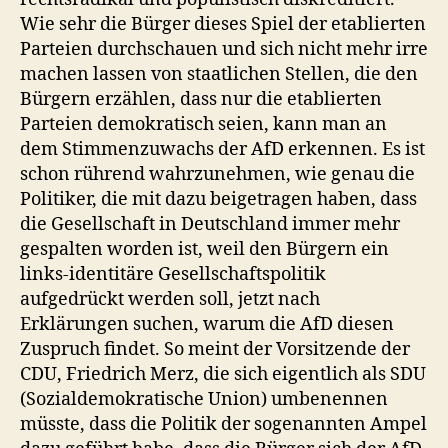
Wie sehr die Bürger dieses Spiel der etablierten
Parteien durchschauen und sich nicht mehr irre
machen lassen von staatlichen Stellen, die den
Bürgern erzählen, dass nur die etablierten
Parteien demokratisch seien, kann man an
dem Stimmenzuwachs der AfD erkennen. Es ist
schon rührend wahrzunehmen, wie genau die
Politiker, die mit dazu beigetragen haben, dass
die Gesellschaft in Deutschland immer mehr
gespalten worden ist, weil den Bürgern ein
links-identitäre Gesellschaftspolitik
aufgedrückt werden soll, jetzt nach
Erklärungen suchen, warum die AfD diesen
Zuspruch findet. So meint der Vorsitzende der
CDU, Friedrich Merz, die sich eigentlich als SDU
(Sozialdemokratische Union) umbenennen
müsste, dass die Politik der sogenannten Ampel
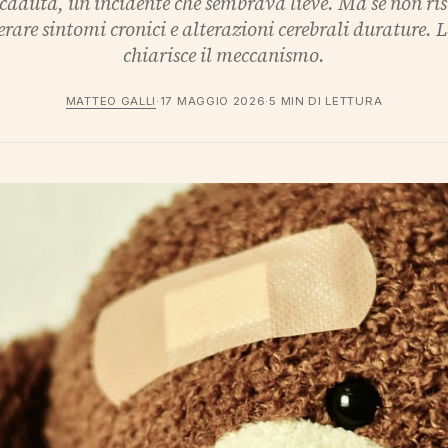
caduta, un incidente che sembrava lieve. Ma se non ris
are sintomi cronici e alterazioni cerebrali durature. L
chiarisce il meccanismo.
MATTEO GALLI
·
17 MAGGIO 2026
·
5 MIN DI LETTURA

-.-.-

- _Instructions to follow_
Replace "Bürgern" with "Menschen" everywhere it appears in the text of the records above, keeping everything else the same. Write that text out again and leave the pictures out.

- _Exercise output_
Wie sehr die Bürger dieses Spiel der etablierten
Parteien durchschauen und sich nicht mehr irre
machen lassen von staatlichen Stellen, die den
Menschen erzählen, dass nur die etablierten
Parteien demokratisch seien, kann man an
dem Stimmenzuwachs der AfD erkennen. Es ist
schon rührend wahrzunehmen, wie genau die
Politiker, die mit dazu beigetragen haben, dass
die Gesellschaft in Deutschland immer mehr
gespalten worden ist, weil den Menschen ein
links-identitäre Gesellschaftspolitik
aufgedrückt werden soll, jetzt nach
Erklärungen suchen, warum die AfD diesen
Zuspruch findet. So meint der Vorsitzende der
CDU, Friedrich Merz, die sich eigentlich als SDU
(Sozialdemokratische Union) umbenennen
müsste, dass die Politik der sogenannten Ampel
caduta, un incidente che sembrava lieve. Ma se non ris
are sintomi cronici e alterazioni cerebrali durature. L
chiarisce il meccanismo.
MATTEO GALLI
·
17 MAGGIO 2026
·
5 MIN DI LETTURA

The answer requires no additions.